That show was still on? The rise and fall of ‘Glee’

| Film Editor

Last week, “Glee” aired its series finale. Confused because you didn’t know it was still on? I know that I was. It’s true: the show that defined our late middle school/early high school experience has been continually producing episodes for the past six years, long after the epic performances we will remember, such as the recreation of Michael Jackson’s “Thriller” and of course, the iconic “Don’t Stop Believing.” When “Glee” first began, it was everywhere from commercial merchandise to being discussed on the news. The show inspired Glee-like clubs to sprout up across the county and performance videos would circulate on Facebook for weeks after airing. Now, many of us in “Glee”’s target demographic wouldn’t even be able to name a recently covered song, let alone plotline. How did something once so groundbreaking soon become so stale? Here are my three main theories of what led to “Glee”’s failure to remain culturally relevant.

1. Pressure to always be outdoing the last episode

In both the performances put on and the social issues the show tackled, “Glee” always involved an element of trying to be better and more shocking with every episode.
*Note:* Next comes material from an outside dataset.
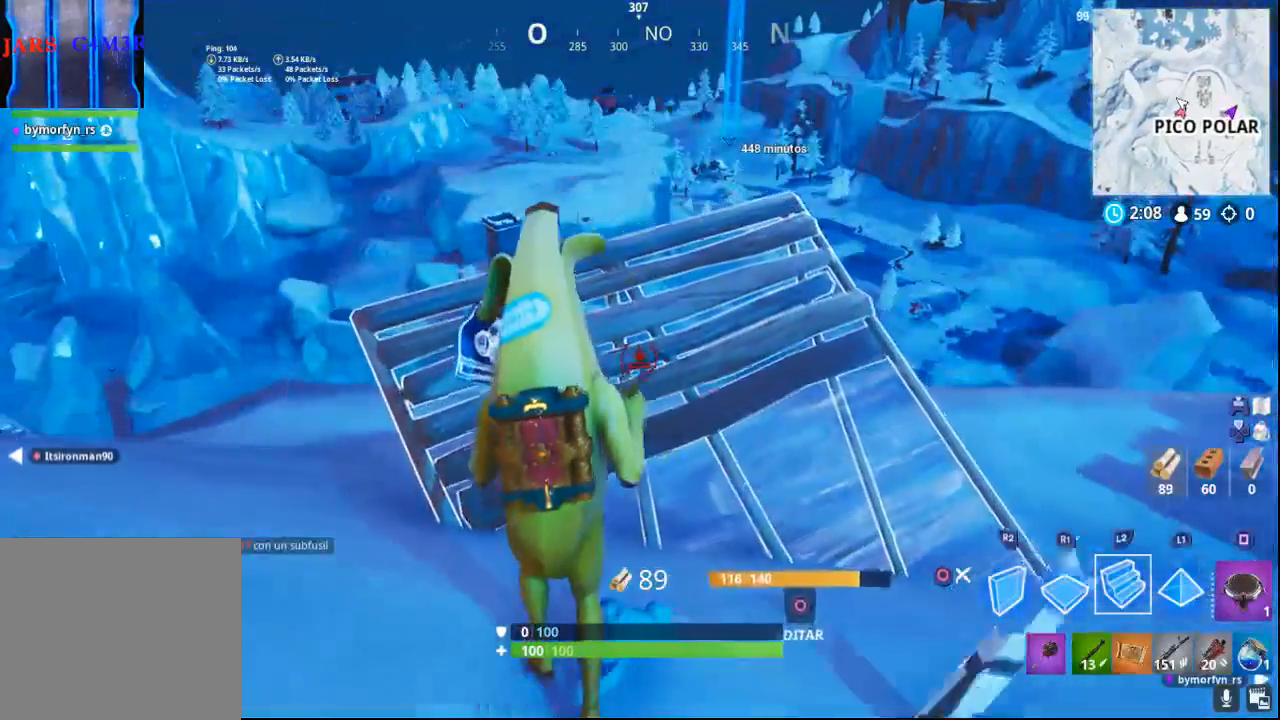
{"buttons": ["L2"], "left_stick": "up-left", "right_stick": "center", "events": [[167, "right_stick", "up-left"], [350, "L2", "down"], [433, "right_stick", "center"]]}
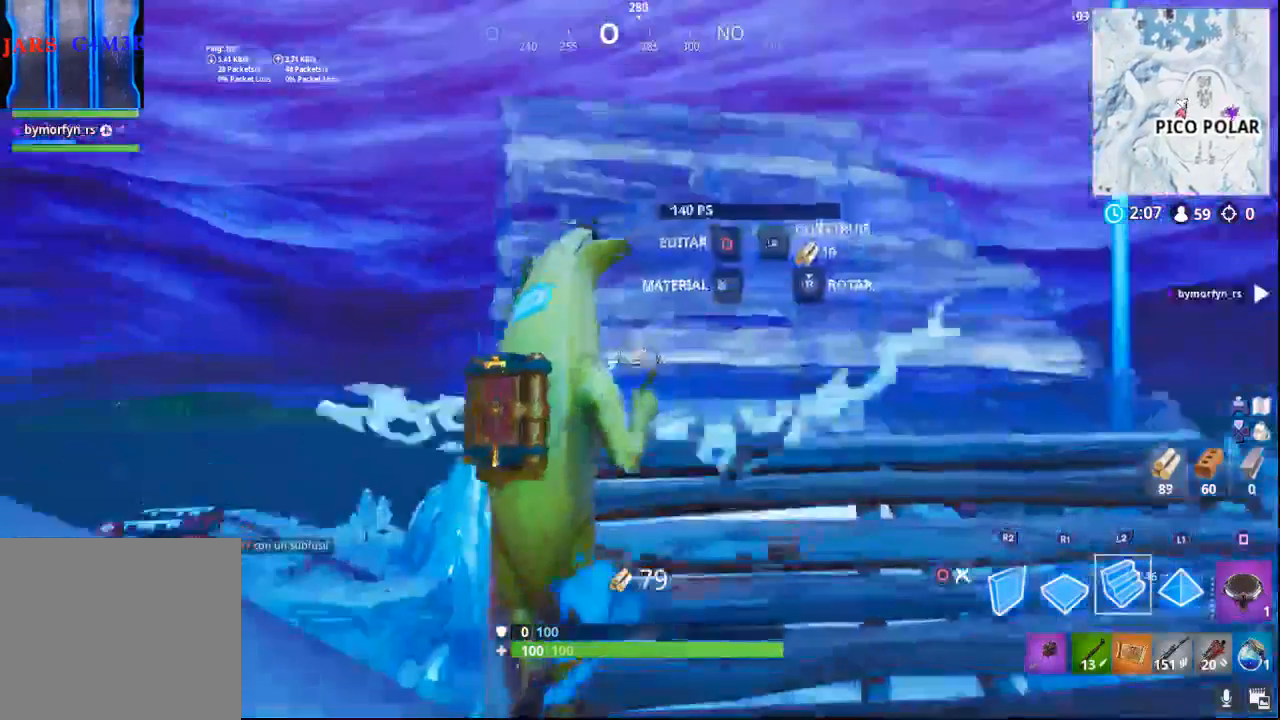
{"buttons": [], "left_stick": "up-right", "right_stick": "down", "events": [[17, "left_stick", "up"], [50, "L2", "up"], [267, "CIRCLE", "down"], [317, "left_stick", "up-right"], [350, "CIRCLE", "up"], [467, "right_stick", "down"]]}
In the Golden Age of “Glee,” this wasn’t difficult to do: there were always big songs that they could cover and celebrities wanting to guest star. However, once both of these audience-grabbing tactics started seeming overdone, “Glee” resorted to creating intricate romantic plots for its characters, something that seemed strange due to their young ages. For these reasons, high school graduation coincided with marriages and proposals, something that I’m pretty sure isn’t common even in suburban Indiana. At the same time, “Glee” skimmed over many of the real issues that teenagers face, such as college acceptance nervousness and fighting with one’s parents. After a while, the silliness of “Glee” faded and its underlying seriousness proved it inaccessible to its former fans.

2. Lack of a compelling plot after the main characters graduated

From the start, the most compelling part of “Glee” was the ragtag team of high school “misfits” trying to make their dream of winning a show choir championship come true. This “underdog” sense compelled viewers to watch and there was always a sense of urgency propelling the plot along. However, once characters started graduating, the show’s writers seemed at a loss to figure out what to do with them. Often, characters would jump from place to place, switching their post-graduate plans and even moving across the country to seemingly be where it was most convenient for the show’s plot. This elimination of realism caused a disconnect between the show and its fans, many of whom were in the same stage of their lives as the characters. In order to keep characters in high school, producers even had to backtrack and claim that characters were younger than they had seemed, making their desperation evident even to loyal fans. Due to a failure to create compelling younger characters, the show bounced around without any kind of common thread.

3. Overuse of the musical format

“Glee” was the leader of the pack of music-focused shows that exploded around the turn of the decade. It was popular because it was different, and vice versa. However, as other shows tried to copy this format and subsequently failed, it became clear that nothing really stays fresh for long. After “Smash,” the “grown-up Glee,” was cancelled, it was clear that TV-plus singing doesn’t always equal success. However, NBC has now aired two live-broadcasted musicals and musicals reimagined as movies have drawn people to the box office and achieved critical acclaim. The newest trend is here, and we will soon see whether its current flooding of the market will grab or alienate viewers. As for now, we can go back to pretending that “Glee” ended after its first two seasons, and we will all be happier for it.